__Task requirements__
Among the records below, one line contains "right elbow: (678, 584)"; copy that line and all that follow it, exactly as written.

(Human pose keypoint data)
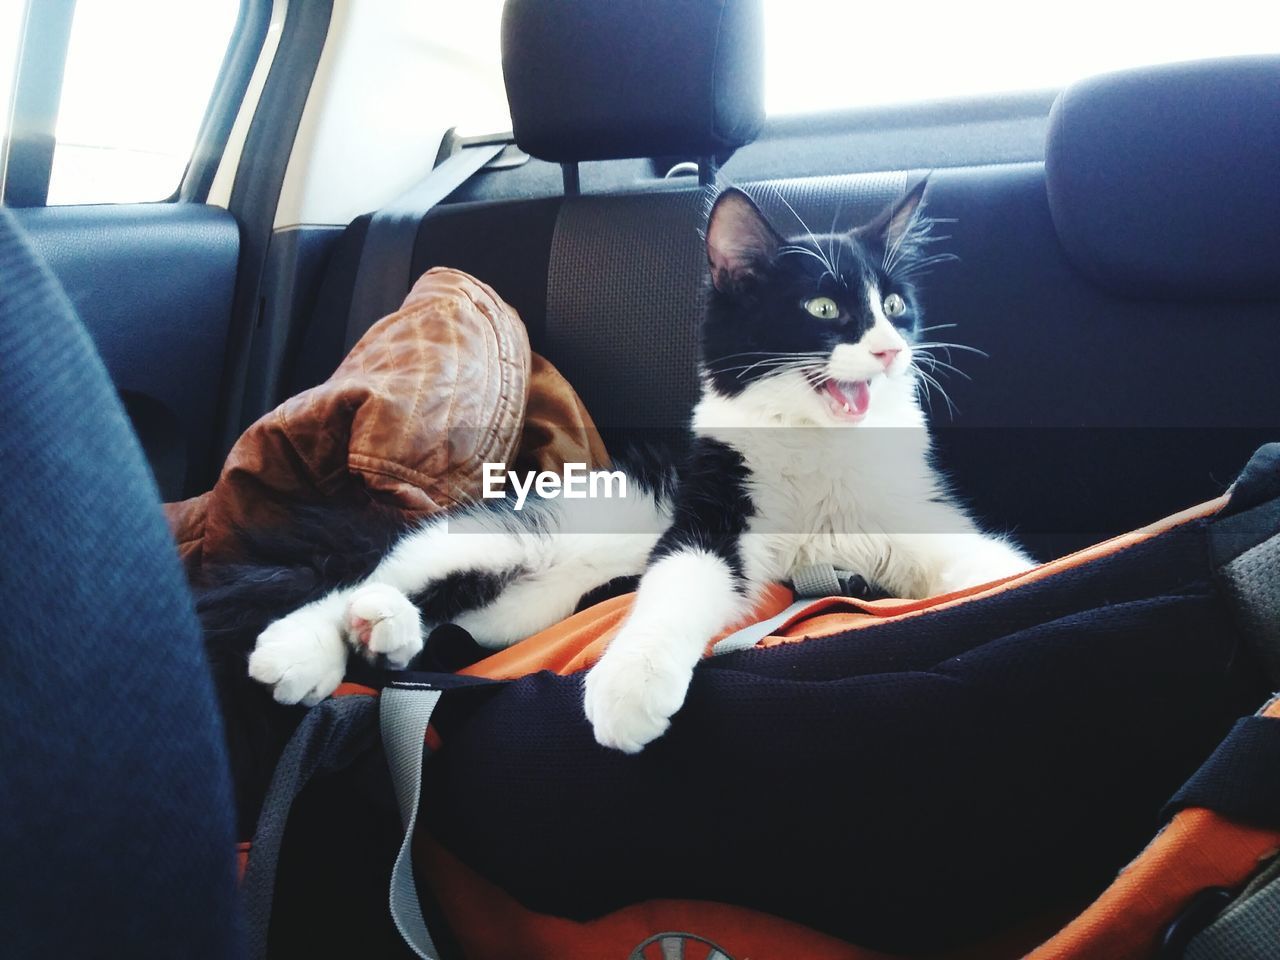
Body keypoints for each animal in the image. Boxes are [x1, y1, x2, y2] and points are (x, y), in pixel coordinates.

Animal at [247, 180, 1029, 752]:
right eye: (822, 307)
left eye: (895, 306)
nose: (893, 350)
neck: (823, 452)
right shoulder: (710, 514)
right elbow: (678, 584)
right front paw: (633, 682)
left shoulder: (909, 516)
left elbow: (994, 566)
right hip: (490, 533)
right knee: (370, 576)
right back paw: (304, 648)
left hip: (523, 613)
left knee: (440, 627)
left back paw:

__Answer to this problem__
right elbow: (678, 584)
right front paw: (633, 682)
left shoulder: (909, 516)
left elbow: (994, 566)
right hip: (490, 533)
right knee: (370, 576)
right back paw: (304, 648)
left hip: (523, 613)
left knee: (440, 627)
left back paw:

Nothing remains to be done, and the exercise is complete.